“I don't see why.”

“Because it wouldn't.”

Rose laughed, and looked again at herself in the glass.

“Now you had better take off those things and go to bed, and try to go to sleep,” said Sylvia.

“Yes, Aunt Sylvia,” said Rose. But she did not stir, except to turn this way and that, to bring out more colored lights from the jewels.

Sylvia had to mix bread that night, and she was obliged to go. Rose promised that she would immediately go to bed, and kissed her again with such effusion that the older woman started back. The soft, impetuous kiss caused her cheek to fairly tingle as she went down-stairs and about her work. It should have been luminous from the light it made in her heart.

When Henry came home, with a guilty sense of what he was to do next day, and which he had not courage enough to reveal, he looked at his wife with relief at her changed expression. “I declare, Sylvia, you look like yourself to-night,” he said. “You've been looking kind of curious to me lately.”

“You imagined it,” said Sylvia. She had finished mixing the bread, and had washed her hands and was wiping them on the roller-towel in the kitchen.

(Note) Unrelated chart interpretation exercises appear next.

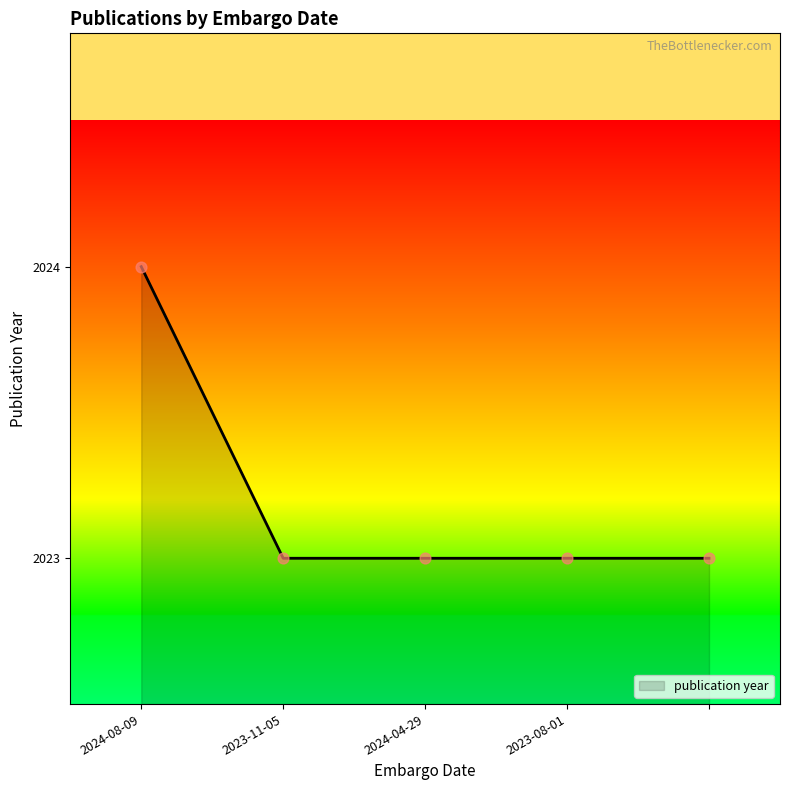

What is the average value?

2023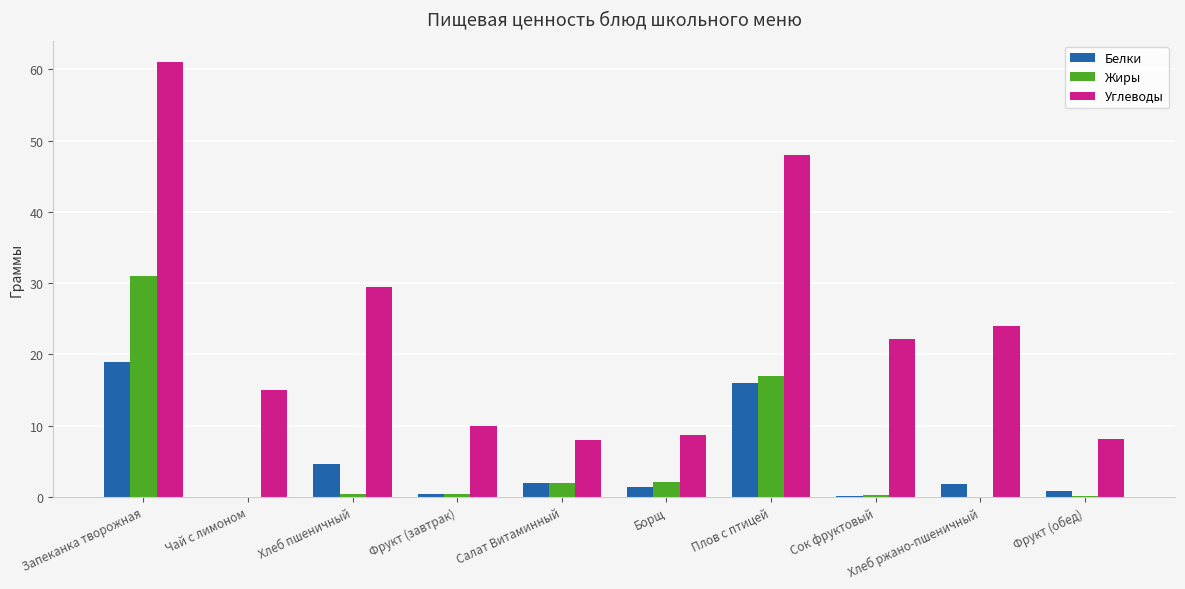

At which label does Углеводы reach its peak?

Запеканка творожная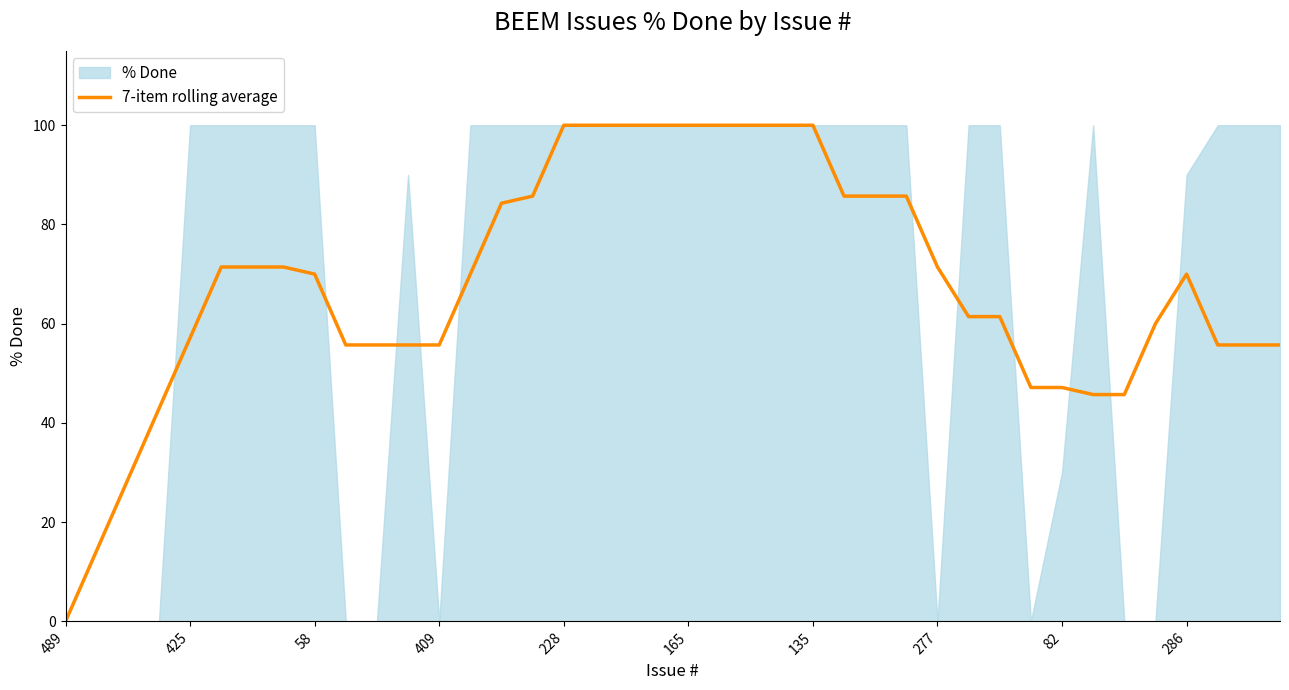

The value of 7-item rolling average at 286 is 17.0. True or false?

False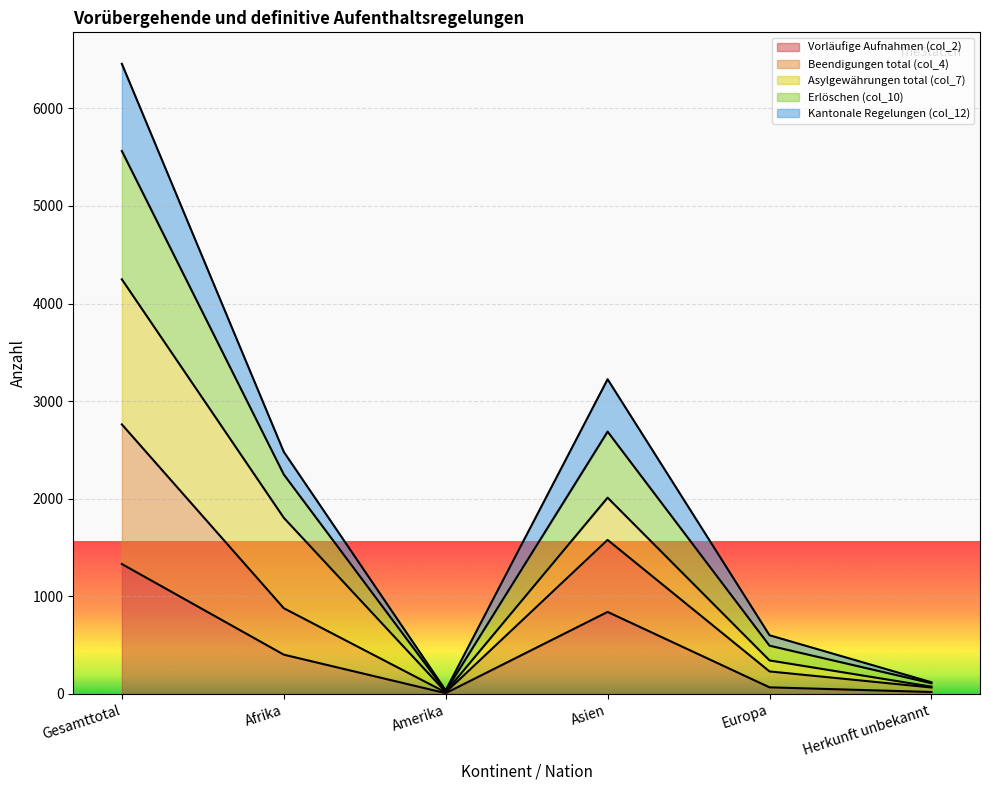

Which series changed the most between Gesamttotal and Afrika?

Beendigungen total (col_4)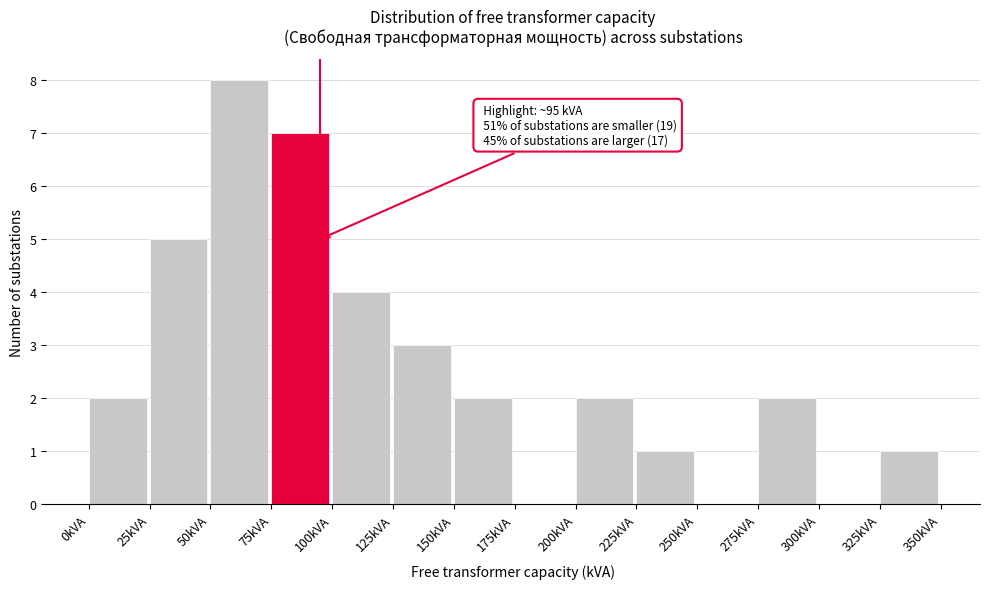

Over which range of the x-axis is the bar tallest?

50 to 75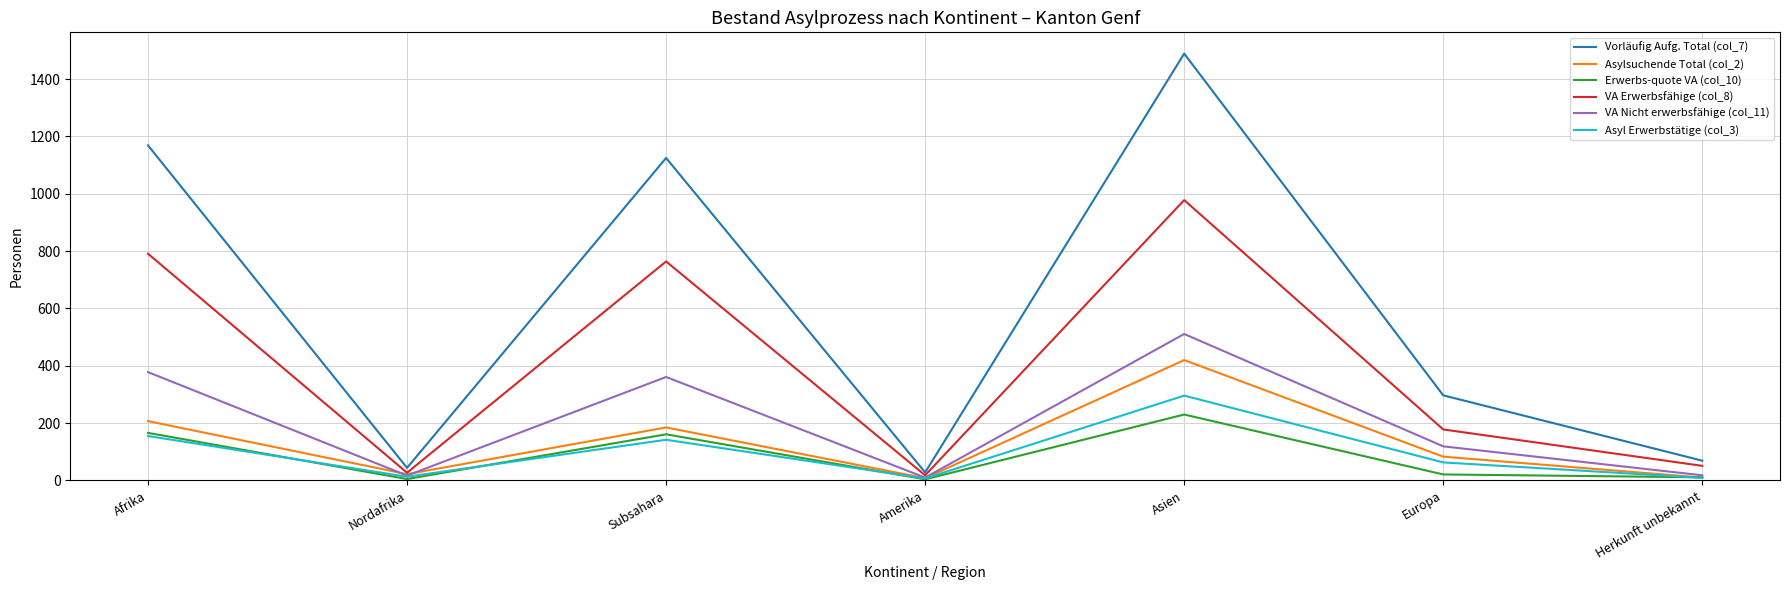

At which category does Vorläufig Aufg. Total (col_7) reach its first local valley?

Nordafrika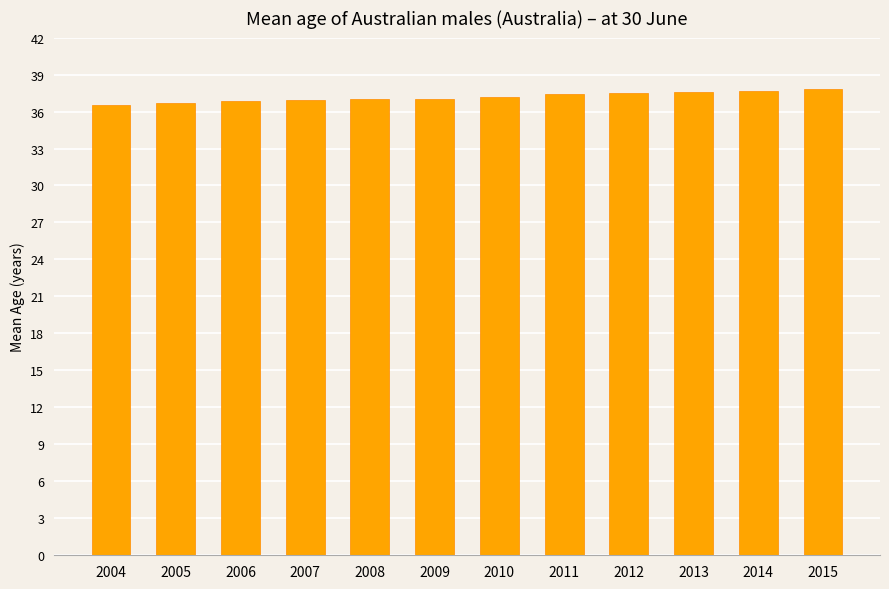

The value at 2013 is 37.6. True or false?

True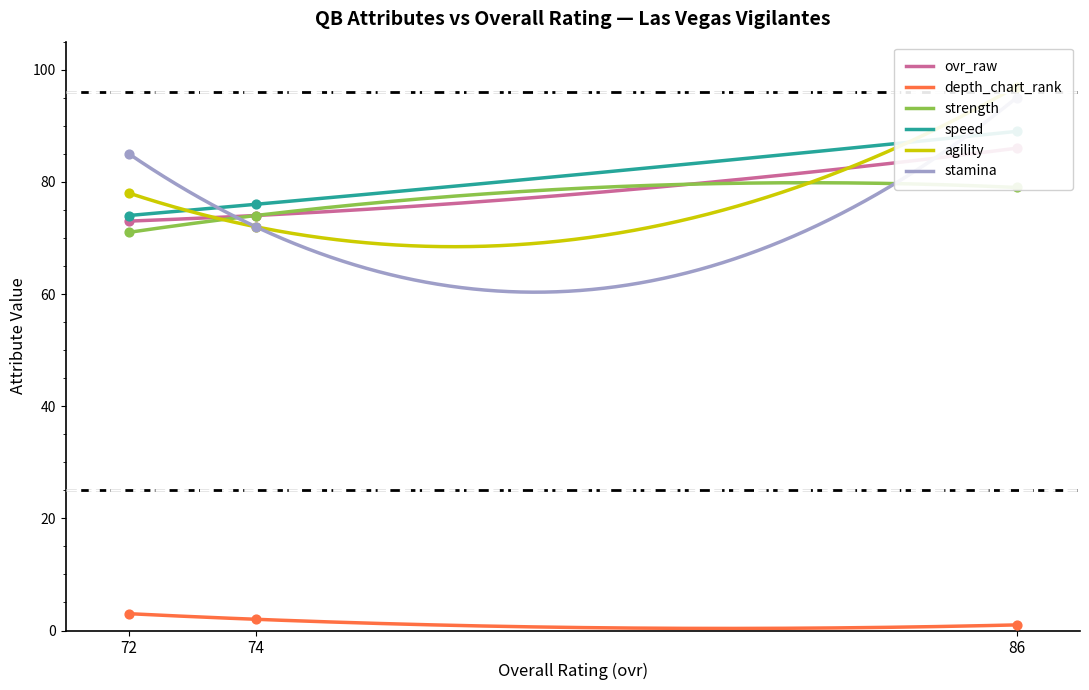

At which category is the sum across all series the highest?

86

“Maybe I did,” admitted Henry. “You look like yourself to-night, anyhow. How is Rose?”

“Rose is all right. Young girls are always getting nervous kinks. I took her supper up to her, and she ate every mite, and now I have given her her aunt's jewelry and she's tickled to pieces with it, standing before the looking-glass and staring at herself like a little peacock.” Sylvia laughed with tender triumph.